:: Task to complete ::
Output the run of lines that opens with the first line of the material below and closes with the line containing "instituições que", both included, and drop the pictures.
----
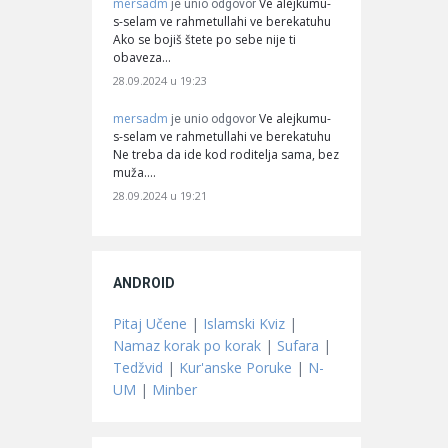
mersadm
Ve alejkumu-
je unio odgovor
s-selam ve rahmetullahi ve berekatuhu
Ako se bojiš štete po sebe nije ti
obaveza…
28.09.2024 u 19:23
mersadm
Ve alejkumu-
je unio odgovor
s-selam ve rahmetullahi ve berekatuhu
Ne treba da ide kod roditelja sama, bez
muža.…
28.09.2024 u 19:21
ANDROID
Pitaj Učene
|
Islamski Kviz
|
Namaz korak po korak
|
Sufara
|
Tedžvid
|
Kur'anske Poruke
|
N-
UM
|
Minber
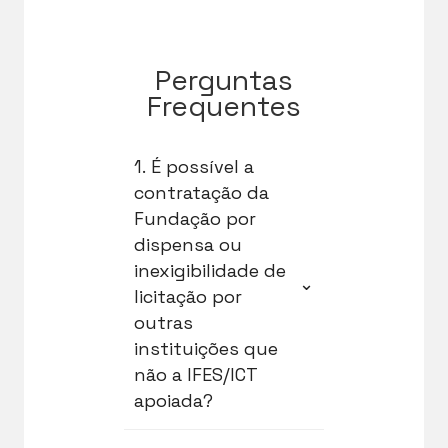
Perguntas
Frequentes
1. É possível a
contratação da
Fundação por
dispensa ou
inexigibilidade de
⌄
licitação por
outras
instituições que
não a IFES/ICT
apoiada?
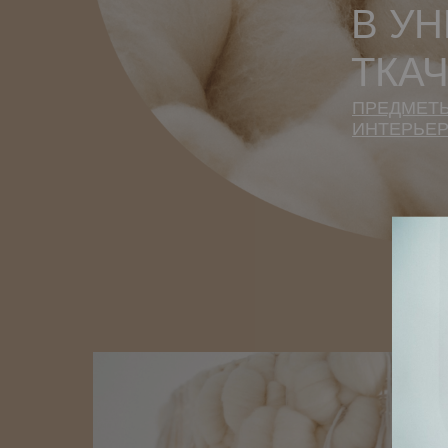
В У
ТКА
ПРЕДМЕТ
ИНТЕРЬЕР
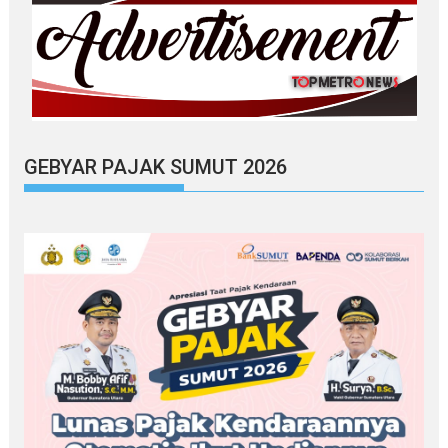
GEBYAR PAJAK SUMUT 2026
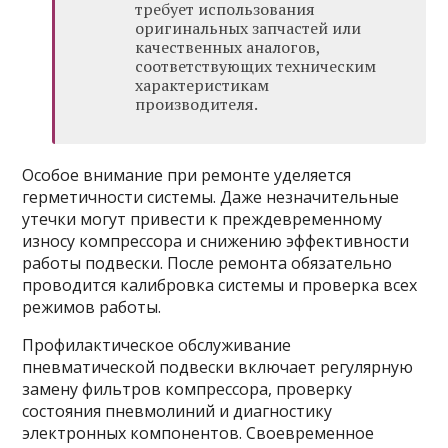
требует использования
оригинальных запчастей или
качественных аналогов,
соответствующих техническим
характеристикам
производителя.
Особое внимание при ремонте уделяется
герметичности системы. Даже незначительные
утечки могут привести к преждевременному
износу компрессора и снижению эффективности
работы подвески. После ремонта обязательно
проводится калибровка системы и проверка всех
режимов работы.
Профилактическое обслуживание
пневматической подвески включает регулярную
замену фильтров компрессора, проверку
состояния пневмолиний и диагностику
электронных компонентов. Своевременное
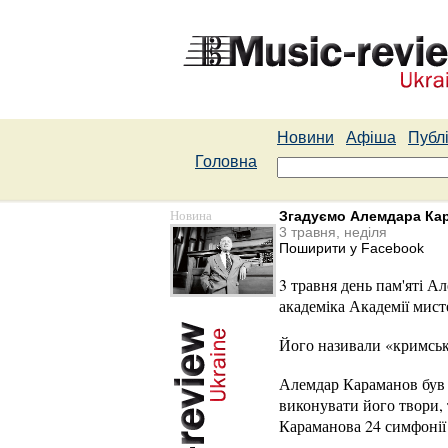
Новини
Афіша
Публі
Головна
Новина
Згадуємо Алемдара Ка
3 травня, неділя
Поширити у Facebook
3 травня день пам'яті А
академіка Академії мист
Його називали «кримськи
Алемдар Караманов був 
виконувати його твори, 
Караманова 24 симфонії д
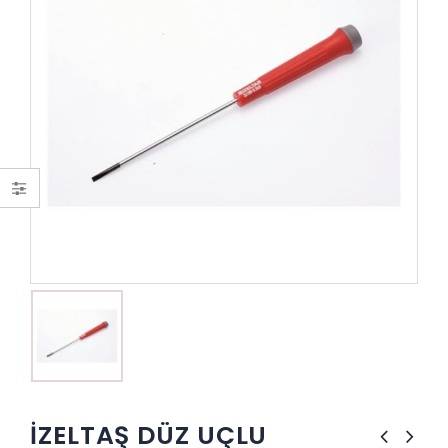
İZELTAŞ DÜZ UÇLU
----
:: Response to the task ::
mersadm
Ve alejkumu-
je unio odgovor
s-selam ve rahmetullahi ve berekatuhu
Ako se bojiš štete po sebe nije ti
obaveza…
28.09.2024 u 19:23
mersadm
Ve alejkumu-
je unio odgovor
s-selam ve rahmetullahi ve berekatuhu
Ne treba da ide kod roditelja sama, bez
muža.…
28.09.2024 u 19:21
ANDROID
Pitaj Učene
|
Islamski Kviz
|
Namaz korak po korak
|
Sufara
|
Tedžvid
|
Kur'anske Poruke
|
N-
UM
|
Minber
Perguntas
Frequentes
1. É possível a
contratação da
Fundação por
dispensa ou
inexigibilidade de
⌄
licitação por
outras
instituições que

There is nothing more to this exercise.